Foundations Of Cognitive Science

The Disjunction Problem

Any theory of the content of a representation must be able to explain how a representation can misrepresent --how it can represent an object as being something it is not, or as having properties it does not have-- basically how its content can be false of the object represented.

The difficulty is that we need to explain --in a principled, non-circular way-- how the representation can correctly represent some things which cause its activation, yet misrepresent other things which cause its activation. For instance, we'd like to be able to say that my kangaroo representation represents kangaroos. If so, then if a wallaby causes the activation of that representation, then the wallaby is misrepresented; the representation's content that's a kangaroo is false of the wallaby.

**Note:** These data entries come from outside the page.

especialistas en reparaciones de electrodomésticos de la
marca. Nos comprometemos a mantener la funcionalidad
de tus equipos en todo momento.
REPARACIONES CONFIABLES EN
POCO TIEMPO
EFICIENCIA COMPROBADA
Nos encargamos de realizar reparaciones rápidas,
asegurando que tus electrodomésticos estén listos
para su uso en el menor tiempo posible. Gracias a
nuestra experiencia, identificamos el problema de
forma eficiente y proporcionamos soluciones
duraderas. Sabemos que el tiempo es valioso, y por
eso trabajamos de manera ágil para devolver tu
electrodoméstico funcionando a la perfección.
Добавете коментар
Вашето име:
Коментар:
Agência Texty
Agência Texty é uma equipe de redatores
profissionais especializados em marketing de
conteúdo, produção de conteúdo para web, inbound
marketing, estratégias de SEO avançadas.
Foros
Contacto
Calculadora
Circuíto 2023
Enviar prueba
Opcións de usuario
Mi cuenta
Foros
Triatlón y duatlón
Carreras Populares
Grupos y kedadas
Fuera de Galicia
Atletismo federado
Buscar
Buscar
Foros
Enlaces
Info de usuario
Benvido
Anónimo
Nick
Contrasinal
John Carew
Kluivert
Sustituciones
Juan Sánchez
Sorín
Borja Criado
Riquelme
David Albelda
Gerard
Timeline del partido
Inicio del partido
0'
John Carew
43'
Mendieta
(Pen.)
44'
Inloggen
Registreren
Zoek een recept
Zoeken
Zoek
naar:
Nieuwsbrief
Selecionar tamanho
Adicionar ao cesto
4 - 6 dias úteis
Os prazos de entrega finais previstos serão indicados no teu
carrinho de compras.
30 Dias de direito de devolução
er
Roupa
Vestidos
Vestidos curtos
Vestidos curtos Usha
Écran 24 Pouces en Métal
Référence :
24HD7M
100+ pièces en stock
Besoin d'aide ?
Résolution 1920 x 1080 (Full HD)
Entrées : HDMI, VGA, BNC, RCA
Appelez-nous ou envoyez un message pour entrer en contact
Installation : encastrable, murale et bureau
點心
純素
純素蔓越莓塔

Unfortunately, to Fodor (1987, 1990) this doesn't work. The problem is that if the wallaby can also cause the activation of my kangaroo representation, then we seem to have no principled reason for saying that the content of the representation is simply that's a kangaroo rather than the disjunctive content that's either a kangaroo or a wallaby. If this is so, then when a wallaby activates my kangaroo representation, this representation doesn't represent the wallaby as something it is not. This representation has the (disjunctive) content that's either a kangaroo or it's a wallaby which, of course, is true of the wallaby.

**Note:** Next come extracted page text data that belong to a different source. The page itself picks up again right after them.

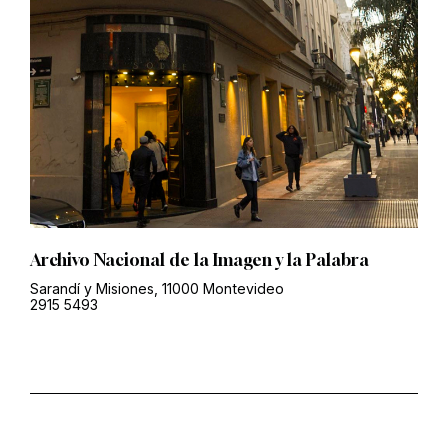
Archivo Nacional de la Imagen y la Palabra
Sarandí y Misiones, 11000 Montevideo
2915 5493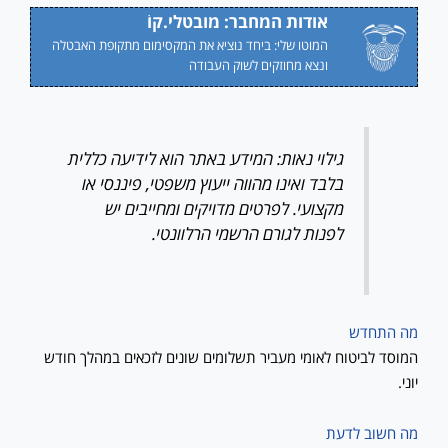
אודות המחבר: מובטלי.קוֹ
המוטו שלי: ביחד נוציא את המקסימום מתקופת האבטלה
ונצא מחוזקים לשוק העבודה
גילוי נאות: המידע באתר הוא לידיעה כללית
בלבד ואינו מהווה ייעוץ משפטי, פיננסי או
מקצועי. לפרטים מדויקים ומחייבים יש
לפנות לגורם הרשמי הרלוונטי.
מה התחדש
המוסד לביטוח לאומי מעביר תשלומים שונים לזכאים במהלך חודש
יוני.
מה חשוב לדעת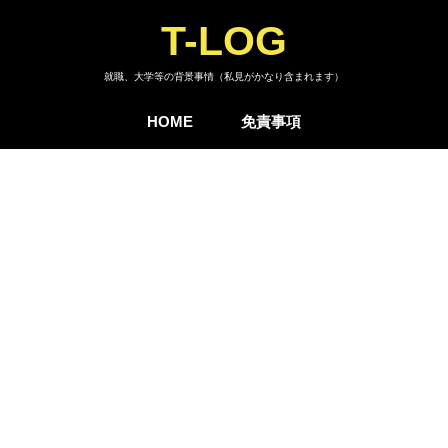
T-LOG
就職、大学等の背景事情（私見がかなり含まれます）
HOME
免責事項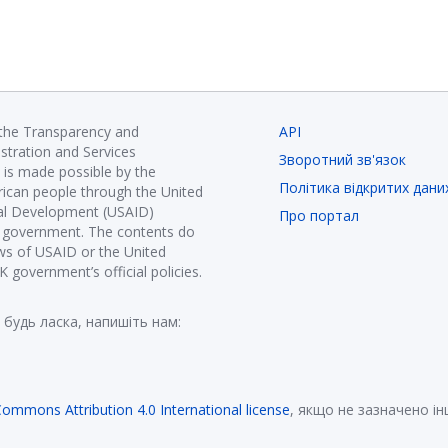
 the Transparency and
API
istration and Services
Зворотний зв'язок
is made possible by the
Політика відкритих дани
ican people through the United
nal Development (USAID)
Про портал
K government. The contents do
ews of USAID or the United
government’s official policies.
 будь ласка, напишіть нам:
Commons Attribution 4.0 International license
, якщо не зазначено і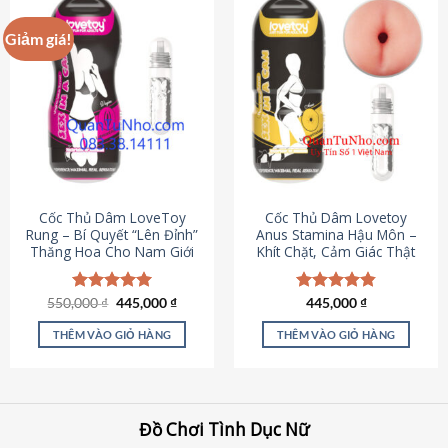
Giảm giá!
Cốc Thủ Dâm LoveToy
Cốc Thủ Dâm Lovetoy
Rung – Bí Quyết “Lên Đỉnh”
Anus Stamina Hậu Môn –
Thăng Hoa Cho Nam Giới
Khít Chặt, Cảm Giác Thật
Giá
Giá
550,000
Được xếp
₫
445,000
₫
Được xếp
445,000
₫
gốc
hiện
hạng
5.00
hạng
4.84
là:
tại
5 sao
5 sao
THÊM VÀO GIỎ HÀNG
THÊM VÀO GIỎ HÀNG
550,000 ₫.
là:
445,000 ₫.
Đồ Chơi Tình Dục Nữ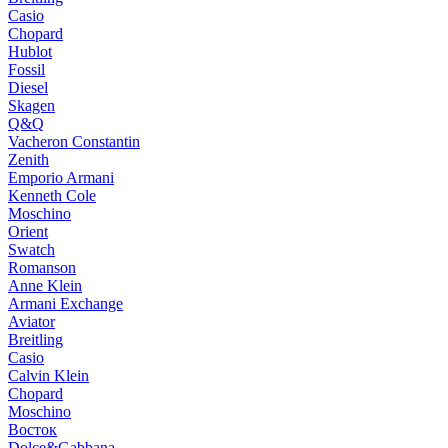
Casio
Chopard
Hublot
Fossil
Diesel
Skagen
Q&Q
Vacheron Constantin
Zenith
Emporio Armani
Kenneth Cole
Moschino
Orient
Swatch
Romanson
Anne Klein
Armani Exchange
Aviator
Breitling
Casio
Calvin Klein
Chopard
Moschino
Восток
Dolce&Gabbana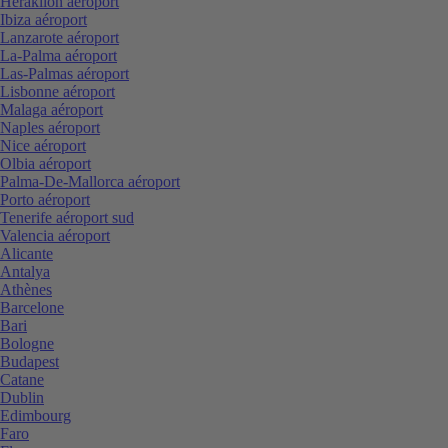
Heraklion aéroport
Ibiza aéroport
Lanzarote aéroport
La-Palma aéroport
Las-Palmas aéroport
Lisbonne aéroport
Malaga aéroport
Naples aéroport
Nice aéroport
Olbia aéroport
Palma-De-Mallorca aéroport
Porto aéroport
Tenerife aéroport sud
Valencia aéroport
Alicante
Antalya
Athènes
Barcelone
Bari
Bologne
Budapest
Catane
Dublin
Edimbourg
Faro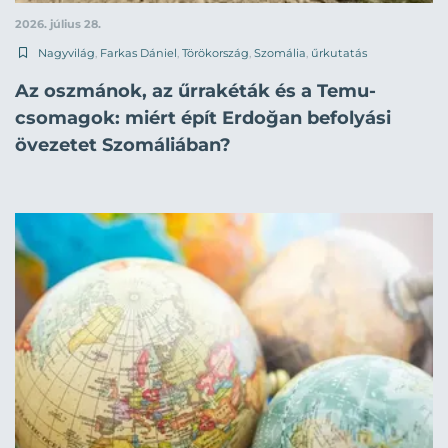
2026. július 28.
Nagyvilág
,
Farkas Dániel
,
Törökország
,
Szomália
,
űrkutatás
Az oszmánok, az űrrakéták és a Temu-
csomagok: miért épít Erdoğan befolyási
övezetet Szomáliában?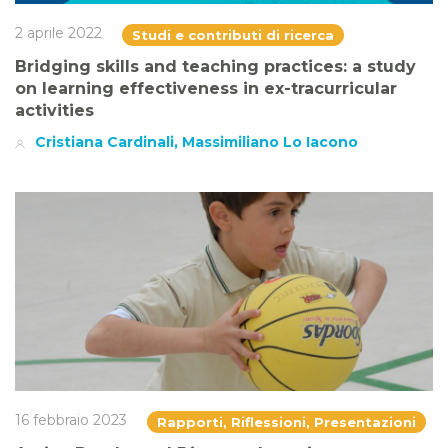
2 aprile 2022
Studi e contributi di ricerca
Bridging skills and teaching practices: a study
on learning effectiveness in ex-tracurricular
activities
Cristiana Cardinali, Massimiliano Lo Iacono
16 febbraio 2023
Rapporti, Riflessioni, Presentazioni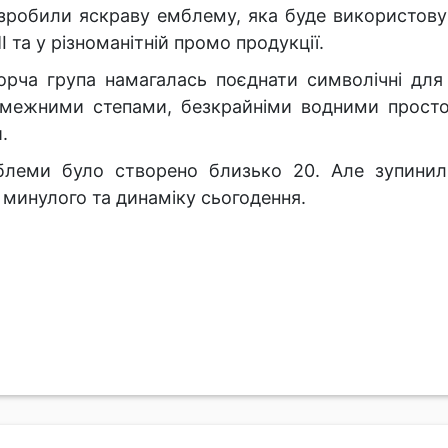
зробили яскраву емблему, яка буде використовув
І та у різноманітній промо продукції.
орча група намагалась поєднати символічні для 
езмежними степами, безкрайніми водними прос
и.
емблеми було створено близько 20. Але зупинил
 минулого та динаміку сьогодення.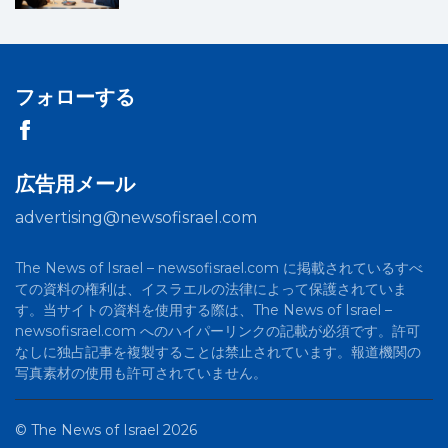
フォローする
広告用メール
advertising@newsofisrael.com
The News of Israel – newsofisrael.com に掲載されているすべ
ての資料の権利は、イスラエルの法律によって保護されていま
す。当サイトの資料を使用する際は、The News of Israel –
newsofisrael.com へのハイパーリンクの記載が必須です。許可
なしに独占記事を複製することは禁止されています。報道機関の
写真素材の使用も許可されていません。
©
The News of Israel
2026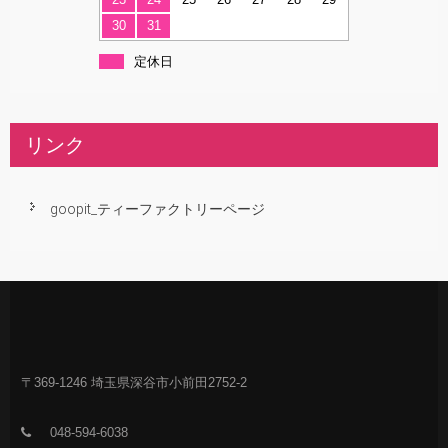
30
31
定休日
リンク
goopit_ティーファクトリーページ
〒369-1246 埼玉県深谷市小前田2752-2
048-594-6038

This is especially a problem for theories which explain content in terms of covariance: some sort of reliable, lawlike, connection between tokenings of the representation and the occurrence of certain types of thing in the world. Such theories have to be able to justify describing the representation's content "conservatively" as Cummins (1990) calls it, rather than "liberally"; as that's a kangaroo rather than that's a large animal with a long tail that gets about by hopping on its hind legs. Cummins summarises various attempts to do this, arguing that covariance theories don't explain content in a way that allows representations to misrepresent.

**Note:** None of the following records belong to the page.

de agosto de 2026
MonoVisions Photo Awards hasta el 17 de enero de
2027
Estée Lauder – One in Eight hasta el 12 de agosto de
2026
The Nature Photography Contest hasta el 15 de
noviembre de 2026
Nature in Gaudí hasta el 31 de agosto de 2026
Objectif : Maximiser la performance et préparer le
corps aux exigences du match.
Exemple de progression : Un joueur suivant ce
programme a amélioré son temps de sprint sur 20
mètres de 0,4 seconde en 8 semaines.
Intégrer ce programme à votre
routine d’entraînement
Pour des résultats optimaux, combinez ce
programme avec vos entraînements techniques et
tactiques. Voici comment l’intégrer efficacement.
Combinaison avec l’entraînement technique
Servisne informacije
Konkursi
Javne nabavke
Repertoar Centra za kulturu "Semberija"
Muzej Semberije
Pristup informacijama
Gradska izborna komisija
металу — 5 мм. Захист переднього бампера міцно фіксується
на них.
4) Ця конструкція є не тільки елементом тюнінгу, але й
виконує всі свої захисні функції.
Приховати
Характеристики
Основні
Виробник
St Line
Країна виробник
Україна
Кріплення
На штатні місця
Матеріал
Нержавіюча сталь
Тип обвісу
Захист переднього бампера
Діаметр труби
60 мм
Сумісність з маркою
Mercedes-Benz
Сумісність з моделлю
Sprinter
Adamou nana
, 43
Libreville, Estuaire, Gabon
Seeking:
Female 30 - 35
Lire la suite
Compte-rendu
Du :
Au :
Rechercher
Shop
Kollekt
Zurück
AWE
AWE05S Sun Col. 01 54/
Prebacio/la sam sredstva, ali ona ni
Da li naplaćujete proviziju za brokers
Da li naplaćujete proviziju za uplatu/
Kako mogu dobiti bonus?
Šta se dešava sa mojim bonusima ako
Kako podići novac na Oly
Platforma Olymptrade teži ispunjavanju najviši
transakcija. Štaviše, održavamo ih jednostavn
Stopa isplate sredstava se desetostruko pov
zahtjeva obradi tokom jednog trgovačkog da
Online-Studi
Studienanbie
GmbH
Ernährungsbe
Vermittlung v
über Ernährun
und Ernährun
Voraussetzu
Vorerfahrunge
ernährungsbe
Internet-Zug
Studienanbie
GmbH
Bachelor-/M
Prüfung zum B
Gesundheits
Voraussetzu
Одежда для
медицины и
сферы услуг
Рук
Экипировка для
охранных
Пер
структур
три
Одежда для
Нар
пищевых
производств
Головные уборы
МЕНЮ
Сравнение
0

Fodor (1990) claims that any theory which purports to account for the content of a representation must solve the disjunction problem. Such an account must be able to explain misrepresentation, by showing what a representation's content is--exactly-- and also how a representation can be caused to be activated by something to which that content does not apply.


  1. Cummins, R. (1989). Meaning and Mental Representation. Cambridge, Mass: MIT Press. A Bradford Book.
  2. Fodor, J. (1987). Meaning and the World Order. In Psychosemantics (pp. 97-133). Cambridge Mass.: MIT Press. A Bradford Book.
  3. Fodor, J. (1990). A Theory of Content I: The Problem. In A Theory of Content and Other Essays. (pp. 51-88). Cambridge, Massachusetts: MIT Press. A Bradford Book.